Oysa nasıl renkli günlere, anlara vesile olurdu gençliğimizde, çocukluğumuzda. Nasıl beklerdik o günleri; sırtımızı güneşe verip teneffüs aralarında yürümeyi. Uzanıp banklara yatmayı, ağaçlara tırmanmayı. Kasım, yaptırırdı bunları bize, Nisan, Mayıs değil.
Yakamızı gevşetir, güneşi içimize alırdık. Akşamı buz kesecek günlere hazırlanırdık böylece. Saklardık.
Kasım, hiç dert yaratmazdı bize. Güzden sayardık onu, bizden sayardık.
Yaz hatıralarını yeşertirdi bize, savrulan sarı yapraklar altında. Yeşerirdi o kurumuş anılarımız. Yaz salıncaklarına son kez dem vurulurdu, sallanırken hayat. Atılan her yeni kulaçlarda, yeni bir hayat bulurdu düşlerimiz.
Duba üzerinde akşamın tadını çıkaran kız çocuklarına dalardı gözlerimiz. Islak, renkli ve şen şakrak. Bir bağırış, çağırış ve hep birden suya atlamalar.
Üşümezdi onlar, biz ise şezlonga yerleştirdiğimiz bedenimize bir hırka atardık hiç yoktan.
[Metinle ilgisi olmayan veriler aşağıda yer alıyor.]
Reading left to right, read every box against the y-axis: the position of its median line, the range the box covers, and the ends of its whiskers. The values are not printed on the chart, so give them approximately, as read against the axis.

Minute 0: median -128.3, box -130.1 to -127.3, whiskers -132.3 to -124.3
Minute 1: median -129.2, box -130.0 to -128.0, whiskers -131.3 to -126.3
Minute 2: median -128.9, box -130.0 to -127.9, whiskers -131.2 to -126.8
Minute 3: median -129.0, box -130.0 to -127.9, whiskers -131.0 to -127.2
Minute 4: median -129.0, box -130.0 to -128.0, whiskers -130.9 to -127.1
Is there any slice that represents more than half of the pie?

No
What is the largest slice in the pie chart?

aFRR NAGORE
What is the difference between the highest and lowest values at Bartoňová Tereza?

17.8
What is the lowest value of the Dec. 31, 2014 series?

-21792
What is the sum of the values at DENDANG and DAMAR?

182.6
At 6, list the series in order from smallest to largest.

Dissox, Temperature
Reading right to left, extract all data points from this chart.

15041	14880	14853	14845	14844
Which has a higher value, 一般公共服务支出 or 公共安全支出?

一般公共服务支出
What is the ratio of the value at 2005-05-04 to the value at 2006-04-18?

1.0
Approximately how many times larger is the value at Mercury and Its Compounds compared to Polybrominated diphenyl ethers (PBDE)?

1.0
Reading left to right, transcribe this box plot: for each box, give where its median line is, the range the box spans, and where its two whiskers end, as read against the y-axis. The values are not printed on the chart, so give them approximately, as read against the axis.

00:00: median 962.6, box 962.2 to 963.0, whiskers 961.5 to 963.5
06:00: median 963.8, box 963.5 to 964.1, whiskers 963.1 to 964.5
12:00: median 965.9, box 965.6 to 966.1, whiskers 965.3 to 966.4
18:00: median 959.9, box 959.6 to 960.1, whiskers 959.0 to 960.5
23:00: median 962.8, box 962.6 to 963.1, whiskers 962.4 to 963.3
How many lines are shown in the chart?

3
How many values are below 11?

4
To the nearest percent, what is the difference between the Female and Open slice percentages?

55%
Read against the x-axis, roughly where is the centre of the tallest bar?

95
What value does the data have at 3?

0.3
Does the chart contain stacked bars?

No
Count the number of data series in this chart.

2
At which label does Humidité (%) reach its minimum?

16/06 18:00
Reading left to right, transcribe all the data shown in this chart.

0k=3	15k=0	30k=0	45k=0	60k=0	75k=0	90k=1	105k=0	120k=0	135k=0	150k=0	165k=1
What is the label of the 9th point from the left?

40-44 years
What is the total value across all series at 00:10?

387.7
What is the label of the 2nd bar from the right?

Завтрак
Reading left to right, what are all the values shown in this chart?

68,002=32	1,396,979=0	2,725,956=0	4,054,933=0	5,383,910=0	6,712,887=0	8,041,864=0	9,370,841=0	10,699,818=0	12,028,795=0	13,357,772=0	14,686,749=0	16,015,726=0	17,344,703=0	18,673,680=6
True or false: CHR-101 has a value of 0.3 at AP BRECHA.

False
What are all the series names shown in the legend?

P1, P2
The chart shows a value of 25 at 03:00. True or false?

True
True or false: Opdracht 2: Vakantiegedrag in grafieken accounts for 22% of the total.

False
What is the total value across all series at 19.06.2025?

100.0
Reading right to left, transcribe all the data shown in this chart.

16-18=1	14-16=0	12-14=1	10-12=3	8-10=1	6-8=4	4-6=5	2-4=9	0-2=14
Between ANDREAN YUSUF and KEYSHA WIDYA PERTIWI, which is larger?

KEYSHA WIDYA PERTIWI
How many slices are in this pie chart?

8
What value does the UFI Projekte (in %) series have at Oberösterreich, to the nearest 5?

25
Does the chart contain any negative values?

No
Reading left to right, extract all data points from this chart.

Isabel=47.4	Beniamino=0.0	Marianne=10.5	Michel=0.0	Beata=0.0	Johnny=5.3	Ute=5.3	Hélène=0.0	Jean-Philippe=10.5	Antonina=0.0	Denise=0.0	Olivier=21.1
Akşamın serinliğine hazırlanır gibi. Suya dalmalar, sudan çıkmalar.
Hafiften bir şarkı, asla sonu gelmeyen. Her çırpınışta makamdan makama atlamalar.
Son yazlardı, Kasım. Son, yazdı.
Aklımızdan silinmeyen bir deniz hayatıydı.Uzanan giden bir asfalt yol.Sere serpe yayılmış insanlar. Koşturmacalar, tozu, dumana katmalar.
Sıcaktı her şey. Anılar hep sıcak.
Kasım, hep bizdendi. Sınavlarda, seçmelerde bile hep yanımızda. Güneş, içimizi açardı. Güneş, içimizi çalardı.Benliğimizi, kendimizi. En çok sararıp düşmüş yapraklara yatardık biz, çimlenmiş topraktan daha çok.
En azından üstümüzü boyamızdı hiç bir şey. İşte Kasım, böylesine bizdendi. Biz Kasım’dan.
Biz o Kasım’dan.
Yine eski bir takvim, yine eski bir nostalji.